Líder no setor, RN é sede do 11º Fórum Nacional Eólico

A abertura do 11º Fórum Nacional Eólico – Carta dos Ventos aconteceu na última quarta-feira (14). O evento ocorreu na Escola de Governo do RN, onde o Fórum seguiu até esta sexta (16), promovendo a troca de experiências sobre produção, transmissão, regulação, mercado e projetos em energia eólica.

Na ocasião, a governadora Fátima Bezerra ressaltou os números que fazem do Rio Grande do Norte líder nacional no segmento eólico, tendo atingido 4 gw de capacidade instalada no início do ano e com previsão de geração de mais 1,5 gw em projetos já fechados para implantação dentro dos próximos 4 anos. “O Rio Grande do Norte possui mais de 1500 turbinas eólicas em operação, representando um investimento de mais de 15 bilhões de reais, com 60 novos parques já contratados para entrar em operação até 2023. Mais de 13 bilhões de reais deverão ser investidos no RN. Devemos ultrapassar os 4 gw já no próximo ano”, explicou Fátima.

A governadora citou ainda a qualificação da mão-de-obra como um dos diferenciais do Estado. “Neste aspecto, o Rio Grande do Norte se destaca porque temos centros de excelência como o IFRN, oferecendo curso de formação de tecnólogos nessa área”, destacou. O secretário Jaime Calado também enfatizou a participação do Instituto Federal na formação de mão-de-obra especializada. “O campus de João Câmara tem curso de segundo grau, de nível superior, e agora instalou um laboratório de pesquisas na área”, explicou.

O Governo do Estado vem realizando um trabalho de articulação para fomentar o crescimento do setor de energias renováveis, fornecendo incentivos, agilidade nos licenciamentos e viabilizando pesquisas para a modernização da Indústria, como destacou Jaime Calado.

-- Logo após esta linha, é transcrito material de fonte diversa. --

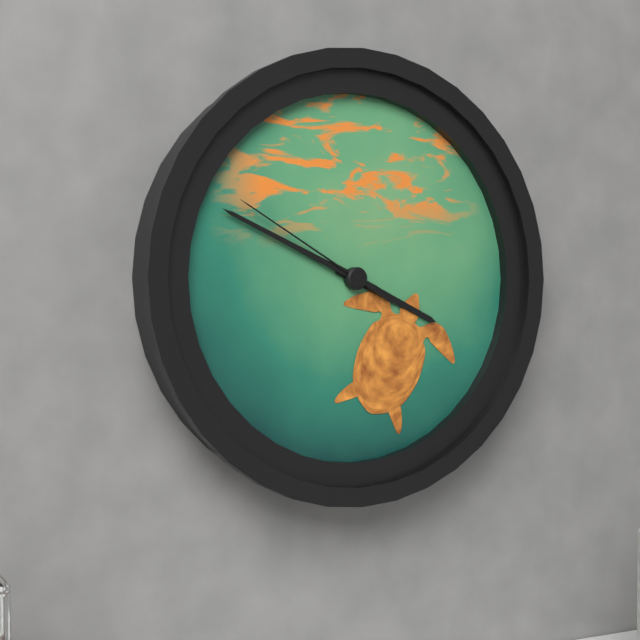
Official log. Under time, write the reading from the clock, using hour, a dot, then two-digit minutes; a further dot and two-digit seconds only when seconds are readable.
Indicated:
3.49.50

Segundo o secretário, “o Idema é um dos órgãos de licenciamento ambiental mais eficientes do Brasil e tem um grupo de técnicos altamente especializados só para o setor de energias renováveis, petróleo e gás”. O secretário anunciou ainda a instalação da Câmara Setorial de Energia, que será realizada em setembro, e a criação do novo Atlas Eólico e Solar, que está sendo desenvolvido em parceria com o Instituto Senai de Inovação (ISI). O Atlas irá medir os ventos a 200 metros de altura, tanto em terra quanto no mar, visando o mercado off-shore.